Why Elena Shvarts should have written artists’ statements
Elena Shvarts described being a poet thus (roughly translated): ‘The poet is an eye, linked for an instant to a howling god… A gouged eye on a bloody thread, for a moment filled with all the pain and glory of the world.’
The average Artist Statement reads thus: ‘I have adopted process directed formal strategies as a mediating filter for juxtaposed paradigms in an ongoing questioning of definitions, eschewing outmoded conventions of representation to disrupt posited standard systems of experience.’
Given a choice between the two I’d settle for a bloody eye filled with pain, or indeed paint.
It doesn’t matter if artists can’t write about what they do, any more than it matters if a musician can’t do anything more than monosyllabically mumble their way through interviews. Nice if they can, it’s like being allowed to snoop around their house and see what sort of tea towels they have. What’s problematic is structures of words that are compensating for the art being crap.
At art school back in the 80’s there was a lot of emphasis on a constant questioning of what you did, the idea being this would improve the art you produced, with no room for complacency, no acceptance of low standards. All well and good, but the danger was spending more time on justification than on doing, more time pondering the purpose of art than getting good at it. There didn’t seem to be much tolerance for doing what you just felt you ought to be doing, or for motivations for creating art being bloodier, earthier, more visceral than could be put into formal structures of art jargon. (To be fair generations of students have got round this by doing first and then thinking up justifications after. With the connivance of their tutors if the results are any good).

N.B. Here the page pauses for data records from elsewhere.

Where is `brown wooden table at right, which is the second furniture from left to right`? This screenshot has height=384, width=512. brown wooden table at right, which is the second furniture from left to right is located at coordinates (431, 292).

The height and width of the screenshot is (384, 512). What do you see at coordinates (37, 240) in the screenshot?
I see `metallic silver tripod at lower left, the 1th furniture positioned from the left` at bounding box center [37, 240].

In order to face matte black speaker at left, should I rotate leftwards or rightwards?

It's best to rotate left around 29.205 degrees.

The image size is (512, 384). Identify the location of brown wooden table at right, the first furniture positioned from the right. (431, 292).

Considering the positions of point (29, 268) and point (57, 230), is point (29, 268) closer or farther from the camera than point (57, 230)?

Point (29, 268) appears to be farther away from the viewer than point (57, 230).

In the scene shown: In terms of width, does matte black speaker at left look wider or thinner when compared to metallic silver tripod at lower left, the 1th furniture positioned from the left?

So, here’s a painting. It doesn’t have any justification. (More alarmingly it doesn’t have any eyes. I may put some in later). It’s just a painting of a cat, from a photo taken at night, a smear of paint to represent a moment waiting for a delayed train when something from a world without work or commuting prowled past. Not by any means full of all the pain and glory of the world but I’m trying. For Elena the muse may have run with the wolf, for me it’s asleep on a sofa next to a flea-bitten cat, and you have to work with what you’ve got.